Yo no sabía lo que representaban las “tijeritas” hasta que las vi haciendo las veces de burla o insulto lesbofóbico en las redes sociales, y de esto hace muy poco tiempo. ¿Acaso no faltaba la piedra, el papel y todos esos juegos amatorios que ocurren entre dos mujeres cuando se cierra una puerta? Tampoco sabía que a los cincuenta y tacos de calendario me iba a casar con otra mujer, atadas por un vínculo amoroso que pese a muchos intentos fallidos nunca pudimos romper. ¿Quizás porque ella se apellida Pita?
Y no lo sabía porque ni ella ni yo creíamos hace treinta años que dos mujeres podían unirse legalmente en matrimonio, formar un hogar e incorporarse como toda nueva familia a la sociedad. Nuestros primeros quince años de inquilinas en un mismo clóset nos sirvieron para aceptar de mala gana que dos mujeres podían enamorarse. Los siguientes quince años en el extranjero nos permitieron compartir la misma casa y adoptar un perro. Hasta agradecidas estábamos por esos privilegios. El derecho al matrimonio igualitario parecía algo más lejano que la China.
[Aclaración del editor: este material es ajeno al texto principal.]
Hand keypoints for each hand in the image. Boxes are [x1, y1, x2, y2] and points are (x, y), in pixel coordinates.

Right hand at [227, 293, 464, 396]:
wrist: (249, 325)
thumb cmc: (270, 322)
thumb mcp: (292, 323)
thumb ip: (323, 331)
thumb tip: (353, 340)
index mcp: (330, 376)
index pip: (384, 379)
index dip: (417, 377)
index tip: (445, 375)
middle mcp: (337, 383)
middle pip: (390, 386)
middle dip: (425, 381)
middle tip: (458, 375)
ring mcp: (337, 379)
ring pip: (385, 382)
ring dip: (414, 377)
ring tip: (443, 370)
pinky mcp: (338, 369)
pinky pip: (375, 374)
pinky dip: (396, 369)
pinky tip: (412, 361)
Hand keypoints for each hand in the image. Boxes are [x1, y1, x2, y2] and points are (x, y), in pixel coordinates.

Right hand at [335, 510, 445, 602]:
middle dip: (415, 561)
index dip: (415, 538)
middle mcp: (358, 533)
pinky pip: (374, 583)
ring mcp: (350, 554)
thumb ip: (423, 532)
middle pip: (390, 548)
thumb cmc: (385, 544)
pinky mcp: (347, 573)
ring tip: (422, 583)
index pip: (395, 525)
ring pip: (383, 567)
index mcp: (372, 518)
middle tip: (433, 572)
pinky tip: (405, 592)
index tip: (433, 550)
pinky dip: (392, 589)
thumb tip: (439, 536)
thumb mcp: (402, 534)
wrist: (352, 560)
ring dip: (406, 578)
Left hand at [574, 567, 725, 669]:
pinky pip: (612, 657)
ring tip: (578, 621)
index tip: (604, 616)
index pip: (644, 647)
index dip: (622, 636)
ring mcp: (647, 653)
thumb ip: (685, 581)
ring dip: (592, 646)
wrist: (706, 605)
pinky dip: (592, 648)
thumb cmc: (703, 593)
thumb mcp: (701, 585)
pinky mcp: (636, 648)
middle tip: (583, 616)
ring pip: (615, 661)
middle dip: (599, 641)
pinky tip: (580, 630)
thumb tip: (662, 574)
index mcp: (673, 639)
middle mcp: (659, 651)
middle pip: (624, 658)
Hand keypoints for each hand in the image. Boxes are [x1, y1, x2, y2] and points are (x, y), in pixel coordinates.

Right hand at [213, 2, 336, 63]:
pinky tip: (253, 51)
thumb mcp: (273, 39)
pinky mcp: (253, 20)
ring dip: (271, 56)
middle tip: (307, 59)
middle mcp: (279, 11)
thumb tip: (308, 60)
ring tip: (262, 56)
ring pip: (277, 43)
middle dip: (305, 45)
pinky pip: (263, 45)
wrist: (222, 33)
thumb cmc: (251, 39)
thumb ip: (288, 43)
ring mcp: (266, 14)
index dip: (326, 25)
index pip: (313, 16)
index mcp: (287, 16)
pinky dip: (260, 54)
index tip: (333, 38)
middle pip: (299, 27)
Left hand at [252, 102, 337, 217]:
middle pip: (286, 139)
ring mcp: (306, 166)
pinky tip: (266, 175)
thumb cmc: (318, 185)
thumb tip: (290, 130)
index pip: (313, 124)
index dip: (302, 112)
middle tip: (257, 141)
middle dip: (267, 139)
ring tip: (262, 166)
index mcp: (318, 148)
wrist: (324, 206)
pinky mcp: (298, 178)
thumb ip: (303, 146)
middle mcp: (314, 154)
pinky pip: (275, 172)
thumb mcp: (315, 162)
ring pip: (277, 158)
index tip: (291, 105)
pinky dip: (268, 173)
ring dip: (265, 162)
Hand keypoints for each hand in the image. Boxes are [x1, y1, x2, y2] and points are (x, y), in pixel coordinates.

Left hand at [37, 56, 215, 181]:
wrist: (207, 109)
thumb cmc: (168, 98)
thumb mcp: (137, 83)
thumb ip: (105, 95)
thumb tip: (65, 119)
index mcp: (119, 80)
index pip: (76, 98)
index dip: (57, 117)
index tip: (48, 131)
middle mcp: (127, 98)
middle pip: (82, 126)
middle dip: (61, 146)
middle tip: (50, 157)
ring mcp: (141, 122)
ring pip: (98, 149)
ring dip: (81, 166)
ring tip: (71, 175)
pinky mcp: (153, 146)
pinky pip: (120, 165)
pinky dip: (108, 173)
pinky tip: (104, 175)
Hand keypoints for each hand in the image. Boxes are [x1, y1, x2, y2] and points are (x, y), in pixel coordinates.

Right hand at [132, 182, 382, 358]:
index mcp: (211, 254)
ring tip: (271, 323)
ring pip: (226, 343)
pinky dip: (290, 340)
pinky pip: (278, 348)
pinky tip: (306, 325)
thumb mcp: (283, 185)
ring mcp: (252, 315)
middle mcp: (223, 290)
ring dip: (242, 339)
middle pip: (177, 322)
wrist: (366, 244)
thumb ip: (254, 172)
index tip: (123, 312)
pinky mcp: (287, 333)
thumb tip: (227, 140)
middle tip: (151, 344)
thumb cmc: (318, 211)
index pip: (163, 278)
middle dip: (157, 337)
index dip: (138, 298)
Lo que sabíamos en 1989, el año en que ingresamos a la universidad y nos conocimos el primer día de clases, era que la educación estaba allí para salvarnos. Aquella fue nuestra mayor certeza en la vida, además de la determinación de tomar ese único boleto de tren hacia la conquista profesional. Y en este viaje nos unía la misma historia, el mismo origen, y el mismo destino: hijas excepcionales de familias emergentes, orgullo de casa y esperanza del hogar por el éxito anhelado.
No podíamos darnos el lujo de fallar. Había otras prioridades, ser buenas hijas, buenas estudiantes, buenas profesionales, buenas esposas y buenas madres. Siempre buenas. No queríamos decepcionar a nuestros padres, a la sociedad, a nuestro entorno. Fueron quince años intentando encajar en los moldes y cumplir con todos los roles asignados porque nos habían dicho que estos eran los únicos caminos hacia la felicidad.
Nosotras mismas nos postergamos. Hicimos invisible un amor que creíamos imposible que tuviese un final feliz. Pero el amor que había nacido de valores y proyectos compartidos, del respeto y la admiración mutua, seguía creciendo. El muy vil avanzaba por los bordes, tomaba posesión de nuestros cuerpos, se fortalecía en cada disputa por la negación hasta declararse el único vencedor.
Mientras que el amor hacía lo suyo, nosotras estábamos empecinadas en ser las mujeres que otros esperan, las mujeres de otros. Y en este mismo camino recto por quedar bien con la familia, la sociedad, el país y el universo entero, nos perdimos en la ruta hacia nosotras mismas. Una traición que duró quince años. Hasta que llegamos a China, y como China es un planeta, las paredes de nuestro clóset se hicieron invisibles, aunque al parecer a nadie le importaba lo que sucedía adentro.
En los siguientes quince años que habitamos en ese armario transparente, donde un pequeño círculo lo sabe y el resto no, fuimos construyendo entre idas y venidas, subidas y bajadas, un cuarto propio al amor para que no estorbara nuestras carreras con nuevos bríos y mayores horizontes. Pero el amor había crecido tanto que ya no cabía en su cuarto, y su cuarto, ya no entraba en el clóset.
El feminismo nos despertó y, así como la educación, nos transformó. Nos lanzó de vuelta por el mismo sendero donde alguna vez nos perdimos. No volvimos hasta encontrarnos. Una vez completas, nos casamos en Buenos Aires un 8 de febrero (exactamente hace un mes) y como ocho es número de suerte en la cultura china, lo celebramos en Lima. Aunque las balas provengan de todos los frentes, nos negamos a una boda en el armario.
Blindadas por tanto amor, nos unimos a la lucha postergada por el matrimonio igualitario en el Perú. Una generación de mujeres jóvenes, desde la visibilidad hasta el activismo, está dando batalla por cada uno de nuestros derechos. Ellas lideran esta revolución, son nuestra inspiración y también nuestra esperanza. Deben saber que no están solas. Cada vez más mujeres como nosotras están despertando, y desde atrás venimos a triunfar.